*PASSAGE*.
Equipment & Products

The CP Group acquired the company in 2003.

Recycling Today Staff April 22, 2014
The Nashville, Tenn.-based optical sorting equipment manufacturer MSS Inc. (formerly Magnetic Separation Systems) has announced its celebration of 40 years of developing and manufacturing optical sorting technologies, several of which are still use. 
 
The company was founded in 1974 by physicist Garry Kenny. In 1976, MSS released what it says is the first commercially successful eddy-current separator, the PULSORT, which was used to separate nonferrous materials from municipal waste. Subsequent products included the BottleSort for plastic bottle resin and color sorting and the PaperSort, the first commercially available optical paper sorter. 
 
Over the next four decades, MSS continued to optimize its equipment, the company says. The latest high-resolution sensors include the CIRRUS for near-infrared material sorting, the L-VIS for color and shape separation and the MetalSort for separating metals. 
 
“It is very unusual that a single company continually breaks ground as MSS does,” says Kenny. “By continually developing new technologies and exploring new applications, MSS has maintained its reputation as a leader in the optical sorting industry.”

[Collected data]
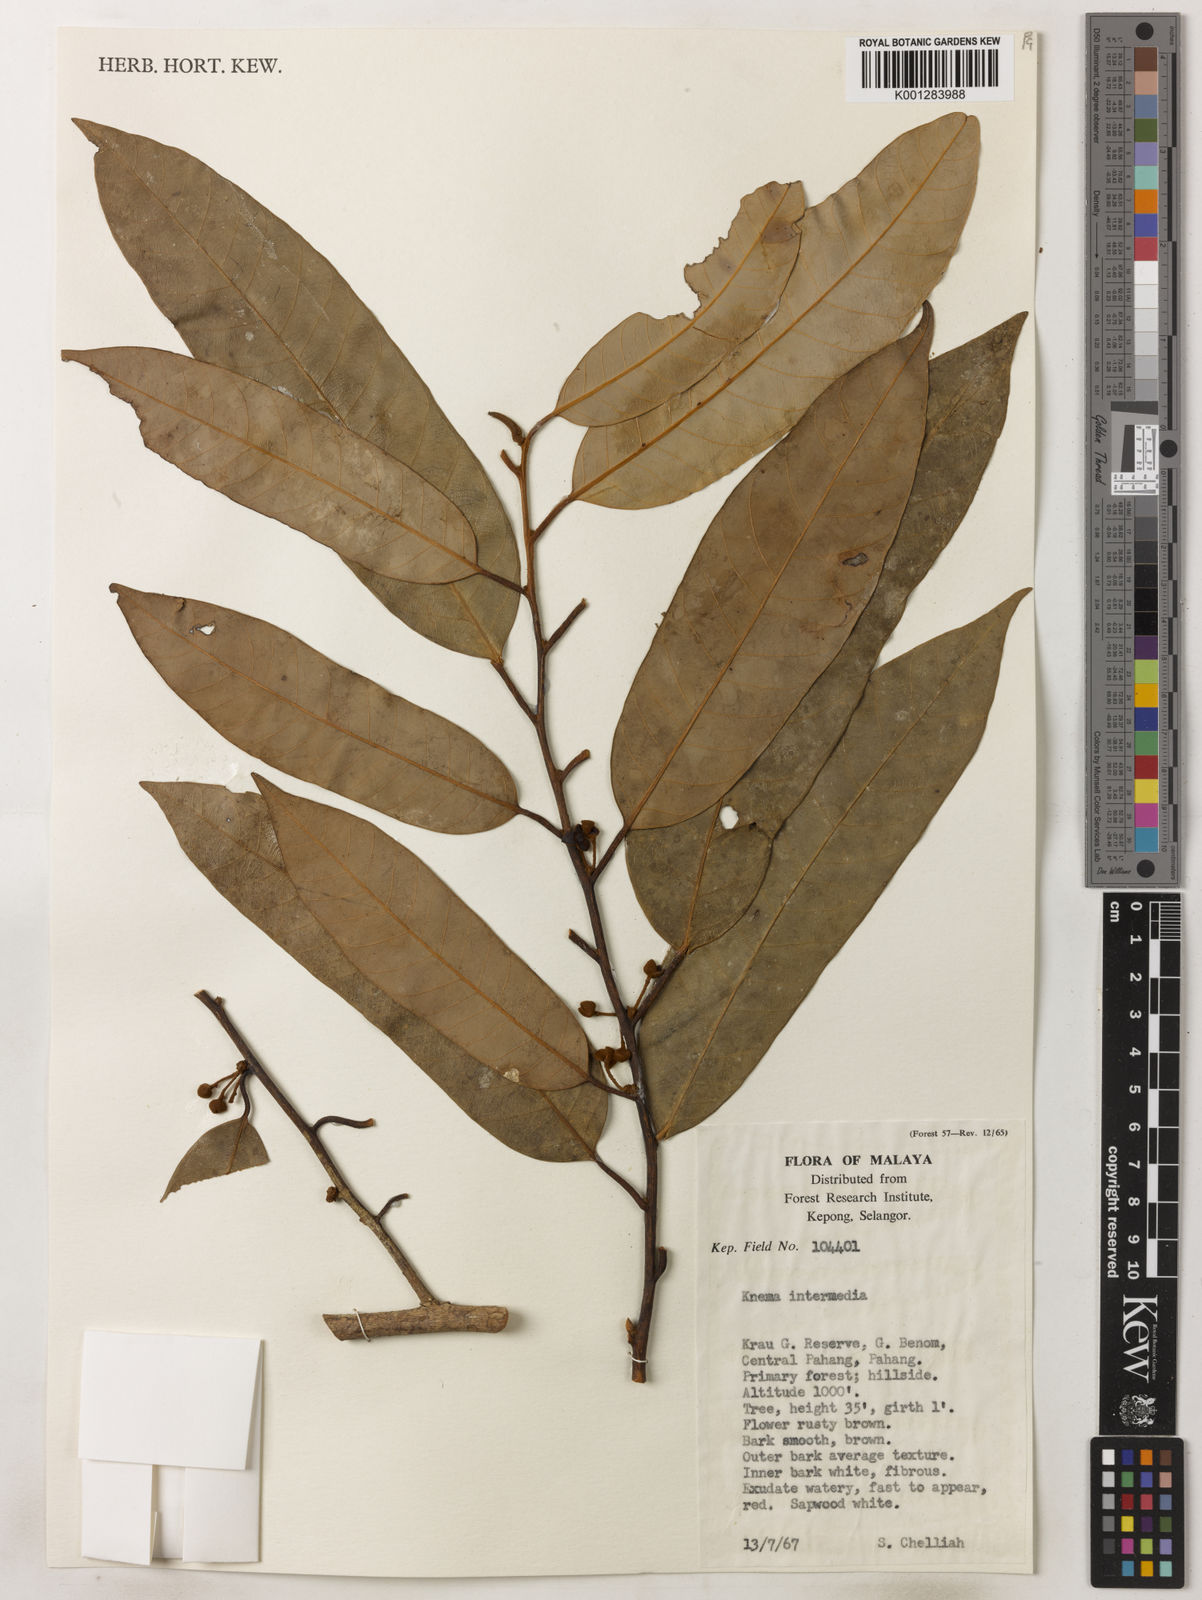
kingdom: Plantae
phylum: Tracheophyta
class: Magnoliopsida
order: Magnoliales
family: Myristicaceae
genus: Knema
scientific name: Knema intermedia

*BRIEF 1*. Which MSS products does the article on the company's 40 years in optical sorting name?
*BRIEF 2*. Write the next part of the article on MSS's 40 years in optical sorting, starting after Kenny's quote.

*RESPONSE AREA 1*. PULSORT, BottleSort, PaperSort, CIRRUS, L-VIS, MetalSort

*RESPONSE AREA 2*.
 
In 2003, MSS was acquired by the CP Group, a San Diego-based supplier of automated processing and sorting systems.
 
“In the 11 years since MSS joined the CP family of companies, we have continued that tradition of innovation," says Terry Schneider, CP Group COO and president. “The CP Group is committed to the highest standards of quality, and to offering our customers a variety of solutions and equipment. The merging of MSS and CP has been the perfect match.”
 
The CP Group consists of five companies: CP Manufacturing, Krause Manufacturing, MSS, IPS Balers and Advanced MRF. The company engineers, manufactures and installs MRFs for single-stream, construction and demolition, municipal solid waste, commercial and industrial recycling, as well as front-end waste-to-energy systems and eWaste recycling.